Growing up on the water, he said he always knew he wanted to do something with the sea and he got his first small lobster boat when he was 16. Eyesight problems derailed his plan to attend one of the merchant marine academies. After college he moved on to a series of larger boats, fishing out of the Town Dock and Greenport, N.Y. In 1991 he bought the Neptune, which he described as a "fixer-upper that he never finished fixing up," and ran it out of the Town Dock until he retired in 2018. 

Chaplaski also was one of the Town Dock fishermen who began fishing for deepwater red shrimp, which provided an additional source of income in the 1990s when dramatically decreased quotas on groundfish and flounder began to impact the fleet. But catching them required special nets and a lot of extra work, he said.

"The better I got (at fishing) and the more I worked, the more they tightened the restrictions," he said.  

Thanksgiving, Christmas and Easter were the only days he took off, and when he was not fishing, he was at the dock working on the boat.

"I never married or had children," he said. "I was married to the boat, and the crew members were my kids."

As a fisherman, Chaplaski said he needed to be "very self-sufficient out there" in order to be successful. This means being able to fix just about any mechanical problems that came up. 

Today, he can still be found at the dock doing maintenance on boats or the dock.

"I'm not totally out of the loop," he said.

Guzzo: 'Until they put me in the ground' 

Bob Guzzo, 64, grew up in Old Saybrook and first went lobstering with his uncle when he was 13. Although his father wanted him to go to college, Guzzo told him no and began driving trucks to deliver seafood. Those deliveries brought him to the Town Dock. He caught conch out of New Haven, and worked on boats in New Bedford and Stonington beginning in 1978. He's been here since. He bought his first boat, the 90-foot Jenna Lynn, which he named after his niece, in 1989. He fished it until 2006, when he sold it and bought a smaller boat because of uncertainty over quotas and regulations. He now has a captain and mate running the Jenna Lynn II, but he still goes out on a small boat for lobster and conch.  

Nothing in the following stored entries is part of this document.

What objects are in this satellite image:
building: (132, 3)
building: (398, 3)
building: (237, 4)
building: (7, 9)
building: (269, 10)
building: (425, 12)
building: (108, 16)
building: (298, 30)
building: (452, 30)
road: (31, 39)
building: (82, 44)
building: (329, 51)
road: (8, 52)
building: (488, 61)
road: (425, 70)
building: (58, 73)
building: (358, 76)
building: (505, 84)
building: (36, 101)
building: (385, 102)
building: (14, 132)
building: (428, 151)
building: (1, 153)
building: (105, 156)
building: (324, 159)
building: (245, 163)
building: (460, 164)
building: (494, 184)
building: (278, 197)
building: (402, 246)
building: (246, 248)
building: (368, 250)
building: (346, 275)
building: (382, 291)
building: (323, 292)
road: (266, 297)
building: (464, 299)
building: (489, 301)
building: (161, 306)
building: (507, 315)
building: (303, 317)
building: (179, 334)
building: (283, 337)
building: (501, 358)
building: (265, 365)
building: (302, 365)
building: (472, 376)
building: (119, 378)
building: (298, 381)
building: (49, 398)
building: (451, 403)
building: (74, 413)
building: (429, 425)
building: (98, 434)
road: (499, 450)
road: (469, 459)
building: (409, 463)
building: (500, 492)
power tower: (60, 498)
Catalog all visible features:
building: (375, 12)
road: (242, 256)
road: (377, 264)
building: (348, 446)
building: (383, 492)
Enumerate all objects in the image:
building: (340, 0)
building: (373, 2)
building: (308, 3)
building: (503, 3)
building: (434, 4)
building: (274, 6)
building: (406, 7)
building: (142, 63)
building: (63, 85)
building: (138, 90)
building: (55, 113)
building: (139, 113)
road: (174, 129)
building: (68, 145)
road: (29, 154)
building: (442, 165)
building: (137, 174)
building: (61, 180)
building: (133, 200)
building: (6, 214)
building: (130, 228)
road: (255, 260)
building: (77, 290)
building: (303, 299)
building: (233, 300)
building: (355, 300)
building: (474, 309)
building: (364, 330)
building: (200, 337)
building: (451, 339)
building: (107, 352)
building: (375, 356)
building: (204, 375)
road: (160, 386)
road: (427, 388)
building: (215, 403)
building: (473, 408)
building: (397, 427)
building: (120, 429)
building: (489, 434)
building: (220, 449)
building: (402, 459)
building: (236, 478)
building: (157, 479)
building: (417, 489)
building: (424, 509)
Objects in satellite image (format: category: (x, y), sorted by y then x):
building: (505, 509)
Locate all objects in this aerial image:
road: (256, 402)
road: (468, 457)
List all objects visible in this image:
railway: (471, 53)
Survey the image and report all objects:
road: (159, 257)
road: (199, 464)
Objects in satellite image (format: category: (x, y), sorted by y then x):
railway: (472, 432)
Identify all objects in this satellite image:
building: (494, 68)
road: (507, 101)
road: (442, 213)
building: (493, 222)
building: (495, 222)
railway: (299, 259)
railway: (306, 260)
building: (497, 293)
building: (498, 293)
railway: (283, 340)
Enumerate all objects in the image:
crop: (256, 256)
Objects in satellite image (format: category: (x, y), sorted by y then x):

For Guzzo, the job of a fisherman is simple.

"If you work hard, you get rewarded," he said. "A lot of us do it for the fun of it. It's not just a job, it's a way of life. It's about the challenge of fishing and catching the biggest and most fish."

Looking out at the entrance to the harbor on a sparkling early summer day, he added, "What could be a better place to be than getting out there on a day like this?"

Guzzo said a lot has changed at the Town Dock since he began fishing here, a time when the fleet was twice the size it is now.

He recalled the daily banter of fishermen "busting everyone's balls" on the radio, and laughed about the many practical jokes they would pull on each other, such as the time when they welded the Rendeiros' boats together and filled a fisherman's car with foam packing peanuts.

"A big gang used to come down in the morning and see what was going on. Now people only come down when they have to work, or they email each other," he said. "It's all changed. Now everyone is so serious."  

Guzzo, like Rendeiro, has been an outspoken critic of government regulations. He, too, has been arrested for protesting quotas. Now, he said it is the leasing of offshore fishing grounds to wind power companies and the difficulty of attracting young people to the job that pose challenges for the fleet.

"Hopefully it will continue," he said. "We've invested a lot here."

Asked how long he will fish, Guzzo said, "Until I can't walk anymore. Or until they put me in the ground."